Correio Braziliense, n. 21856, 18/01/2023. Política, p. 2

"Os lobos solitários estão espalhados"

Entrevista: Simone Tebet


Senadora licenciada diz ser necessária atenção a novas investidas golpistas como a do último dia 8. Ela afirma que pretende fazer propostas para um arcabouço fiscal e que a reforma do Imposto de Renda deve ocorrer de maneira gradual

A ministra do Planejamento e Orçamento, Simone Tebet, não tem dúvidas de que fez a escolha certa ao apoiar o presidente Luiz Inácio Lula da Silva (PT) e sente um alívio de missão cumprida por ter participado da derrota do ex-presidente Jair Bolsonaro (PL) e do negacionismo que ele representou.

Na avaliação dela, “o bolsonarismo se mostrou maior do que Bolsonaro”. “Os frutos, lamentavelmente, vão cair e, isoladamente, pelo Brasil. Assim, nós temos que dormir com o olho aberto, porque os lobos solitários estão espalhados”, disse, em entrevista ao Correio.

A ministra integra o recém-criado Conselho de Acompanhamento e Monitoramento de Riscos Fiscais Judiciais, com o ministro da Fazenda, Fernando Haddad, e pretende fazer propostas para o novo arcabouço fiscal. Nesse sentido, ela é a favor de uma regra focada no controle de gastos. “Acho que tem que olhar para o gasto público”, defendeu.

A ministra ressaltou, também, que a reforma tributária é a prioridade do momento e que reforma do Imposto de Renda, prometida por Haddad ainda para o primeiro semestre, na avaliação dela, deverá ser gradual (leia reportagem na página 7). Assim, a promessa de Lula de elevar a atual faixa de isenção de R$ 1,9 mil para R$ 5 mil, deverá ocorrer “até o fim do mandato”. A seguir, os principais trechos da entrevista.

Dá para ter uma noção do que será possível fazer neste ano dentro de um Orçamento tão apertado?

**Tarefas do exercício**:
1 - Imprima o trecho da entrevista com Simone Tebet que vai de "A ministra ressaltou, também, que" até "Orçamento tão apertado?".
2 - Liste todas as pessoas citadas pelo nome na entrevista com Simone Tebet.
A listagem seguinte provém de outra fonte.

**Material apresentado**:
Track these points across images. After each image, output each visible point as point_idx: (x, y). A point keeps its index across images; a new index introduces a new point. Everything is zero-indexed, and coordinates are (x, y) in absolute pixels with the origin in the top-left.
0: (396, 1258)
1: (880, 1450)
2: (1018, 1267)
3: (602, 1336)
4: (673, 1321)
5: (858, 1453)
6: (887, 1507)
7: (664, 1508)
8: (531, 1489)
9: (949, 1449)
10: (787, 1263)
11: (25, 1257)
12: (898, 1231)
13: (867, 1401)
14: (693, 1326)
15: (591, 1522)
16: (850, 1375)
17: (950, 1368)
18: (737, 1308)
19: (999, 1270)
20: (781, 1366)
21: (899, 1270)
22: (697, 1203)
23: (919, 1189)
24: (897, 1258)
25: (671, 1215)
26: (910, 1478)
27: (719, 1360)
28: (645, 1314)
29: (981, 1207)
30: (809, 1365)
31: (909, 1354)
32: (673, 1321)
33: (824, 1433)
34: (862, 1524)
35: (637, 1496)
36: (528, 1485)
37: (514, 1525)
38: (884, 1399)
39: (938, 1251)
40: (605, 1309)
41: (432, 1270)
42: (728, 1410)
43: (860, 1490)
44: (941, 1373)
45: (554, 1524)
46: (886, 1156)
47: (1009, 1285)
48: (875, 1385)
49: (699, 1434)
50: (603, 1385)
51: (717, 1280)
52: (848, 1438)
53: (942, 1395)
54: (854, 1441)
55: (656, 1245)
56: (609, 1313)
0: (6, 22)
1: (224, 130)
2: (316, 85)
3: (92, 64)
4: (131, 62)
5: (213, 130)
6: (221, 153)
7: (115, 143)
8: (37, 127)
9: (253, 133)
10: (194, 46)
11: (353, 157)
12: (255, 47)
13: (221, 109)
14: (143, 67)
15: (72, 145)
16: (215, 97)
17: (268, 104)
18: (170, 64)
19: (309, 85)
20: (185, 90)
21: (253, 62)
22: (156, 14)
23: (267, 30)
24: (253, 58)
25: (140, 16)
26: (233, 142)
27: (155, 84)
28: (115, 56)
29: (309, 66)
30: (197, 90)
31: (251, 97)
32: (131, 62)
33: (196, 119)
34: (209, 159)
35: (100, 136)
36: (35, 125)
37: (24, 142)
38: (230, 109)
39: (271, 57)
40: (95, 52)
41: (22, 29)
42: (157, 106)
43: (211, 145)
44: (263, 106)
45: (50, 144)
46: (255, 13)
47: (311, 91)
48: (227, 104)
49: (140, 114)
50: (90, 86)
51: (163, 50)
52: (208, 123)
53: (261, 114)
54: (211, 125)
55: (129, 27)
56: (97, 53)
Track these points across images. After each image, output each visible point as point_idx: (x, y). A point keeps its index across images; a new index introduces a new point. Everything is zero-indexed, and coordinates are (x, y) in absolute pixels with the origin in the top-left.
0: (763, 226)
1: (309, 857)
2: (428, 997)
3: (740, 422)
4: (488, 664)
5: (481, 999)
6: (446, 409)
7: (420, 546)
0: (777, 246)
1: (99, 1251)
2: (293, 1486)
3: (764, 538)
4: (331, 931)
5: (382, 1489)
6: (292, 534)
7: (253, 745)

**Respostas por tarefa**:
1 -
A ministra ressaltou, também, que a reforma tributária é a prioridade do momento e que reforma do Imposto de Renda, prometida por Haddad ainda para o primeiro semestre, na avaliação dela, deverá ser gradual (leia reportagem na página 7). Assim, a promessa de Lula de elevar a atual faixa de isenção de R$ 1,9 mil para R$ 5 mil, deverá ocorrer “até o fim do mandato”. A seguir, os principais trechos da entrevista.

Dá para ter uma noção do que será possível fazer neste ano dentro de um Orçamento tão apertado?

2 - Simone Tebet; Luiz Inácio Lula da Silva; Jair Bolsonaro; Fernando Haddad